Our client is a dynamic company that requires a proactive and self-assured engineer to help define and lead this project. The ideal candidate must be able to ensure their platform remains fast, resilient, and scalable, especially during high-traffic live events. This is a unique opportunity to contribute to the future of reliability at a company where uptime and user experience are paramount.
What You’ll Do 
Optimize Performance: Continuously monitor and analyze system performance, identify bottlenecks, and implement solutions to improve efficiency and scalability across our cloud-native infrastructure.
Monitoring & Alerting: Design and manage robust observability systems using Prometheus, Grafana, ELK stack, and APM tools to ensure real-time visibility into platform health.
Incident Management: Lead incident response efforts, perform root cause analysis, and drive post-mortem processes to prevent recurrence and improve system resilience.
Cloud Infrastructure: Architect and maintain infrastructure across Azure and GCP, ensuring high availability, security, and cost-effectiveness.
Automation & Tooling: Build and maintain automation scripts and playbooks using Python and Ansible to reduce manual effort and improve deployment consistency.
Container Orchestration: Manage Kubernetes clusters to support dynamic scaling and seamless deployment of microservices.
CI/CD & GitOps: Collaborate with development teams to enhance GitLab pipelines and promote GitOps practices for reliable and repeatable deployments.
Cross-Team Collaboration: Work closely with Engineering, Development, and Technical Operations to align reliability goals with product and business objectives.
Technical Requirements:
- 5+ years of experience in Site Reliability Engineering, DevOps, or Infrastructure roles within a SaaS or cloud-native environment.
 Strong expertise in:
- Azure and GCP cloud platforms
- Kubernetes and container orchestration
- Monitoring tools: Prometheus, Grafana, ELK stack, APM solutions
- Automation: Python, Ansible
- CI/CD: GitLabProven success in performance tuning, incident response, and system scalability.
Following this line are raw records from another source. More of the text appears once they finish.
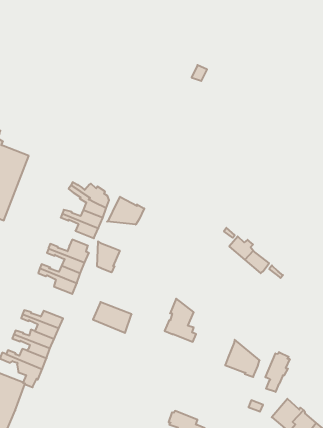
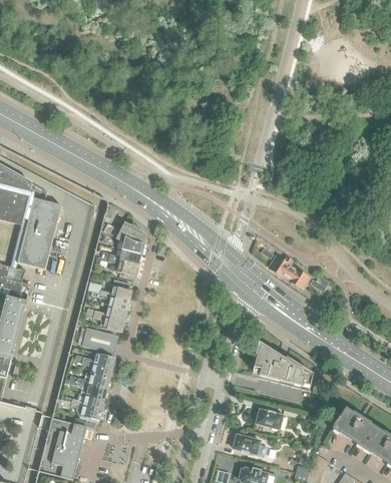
building: [107,197,144,225] -> none
building: [97,241,120,272] -> none
building: [165,299,196,342] -> [251,343,282,383]
building: [93,302,132,333] -> [81,327,118,354]
building: [265,352,290,392] -> none
building: none -> [254,409,283,429]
Excellent communication and collaboration skills across technical and non-technical teams.
- Initiative, confidence, and a builder’s mindset—ready to shape a nascent function and drive impact from day one.
 - Sense of urgency during critical incidents, as the work focuses on maintaining high availability.
 - Advanced level of English
 
Must have skills:
- Experience using APM (Application Performance Monitoring) tools — also referred to as Observability platforms.
 - Skill in leveraging logs for monitoring, alerting, and forensics.
 - Expertise working with modern cloud-native environments, with experience in both on-premise and cloud infrastructure (due to the ongoing migration).